でも、M&A worksの担当者と話していく中で、人材派遣ができる会社というキーワードが出てきました。私は当初、イメージが全く湧かなかったんです。一般的に人材派遣だけを行っている会社だとしたら、『うちの事業との関連性は…』と若干の抵抗感がありました。ところが、よくよく聞いてみると、人材派遣の会社の中には、設計を専門に請け負われていて、設計ができるエンジニアをメーカーに派遣できる会社があるということでした。
このとき感じたことは、『プロの見方は違う』ということでした。私は一つの狭い世界で生きてきて、業界としても狭い中でやってきましたが、M&Aを専門にやっている方は広い視野で見ていらっしゃる。私たちの会社のM&Aにはいろいろな可能性があると考えを改めることができました。
長島エンジニアリングの長島社長と初めてお会いした時、お顔を見ただけで、すごくホッとしました。
私の場合は少人数でやっている会社なので、社長が技術的な部分も含めて全部理解していないといけません。
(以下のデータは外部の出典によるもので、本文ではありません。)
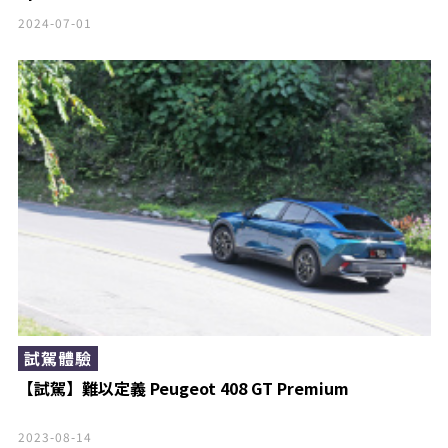
2024-07-01
試駕體驗
【試駕】難以定義 Peugeot 408 GT Premium
2023-08-14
一方、長島エンジニアリングは自社でメーカーをやっているわけではなく、設計において非常に優秀な人材をお客様に派遣して仕事を請け負っていらっしゃいます。こうした業界や経営に違いがあったとしても、長島社長のお人柄に接し、業務を融和できると感じました。
採用時の困りごとが、魅力の一つに変わった
もともと課題としてあった人材確保については、これから具体的になっていくと思いますが、私たちの会社にまずは一人入社していただくことができました。設計業務に従事していただく予定です。さらに、私たちがグループ会社になったということで、長島エンジニアリングさんの中で興味があるという方が複数お見えになり、私たちの社内見学会も開くことになりました。
長島エンジニアリングさんからみれば、メーカーとして製造部門を持って、責任を持って世の中にモノを送り出すことができるグループ企業が出来たのです。そういう仕事をしてみたいという従業員の刺激にもなっているんですね。
長島エンジニアリングさんは群馬県に本社がありますので、東京23区内に新たな拠点ができたということも大きいようです。つまり、東京を拠点にしながらあちこちに出張したいという従業員がいらっしゃるということです。私からしたら、以前の採用時に困っていたギャップが、魅力の一つに変わっていることに驚いています。
余談になりますが、他のM&A仲介会社では提案していただけないような、私の生き甲斐をサポートする提案もM&A worksから受けました。ぜひとも、皆さんも話を聞いてみるのは面白いと思います。
担当コンサルタント 奥村から一言
私は社長の人生に徹底的に向き合いました。なぜM&Aを検討したのか、どういう経緯で社長になったのか、従業員との関係性や社長の趣味、家族構成も含めて深く伺いました。丁寧に分析させていただくことについてもしっかりとご案内し、納得いくまで些細なことも質問していただくように努めました。宮田エンジニアリング様がお客様に合わせてオーダーメイドをしているように、私も宮田氏の人生に合わせて、M&Aをカスタマイズさせていただきました。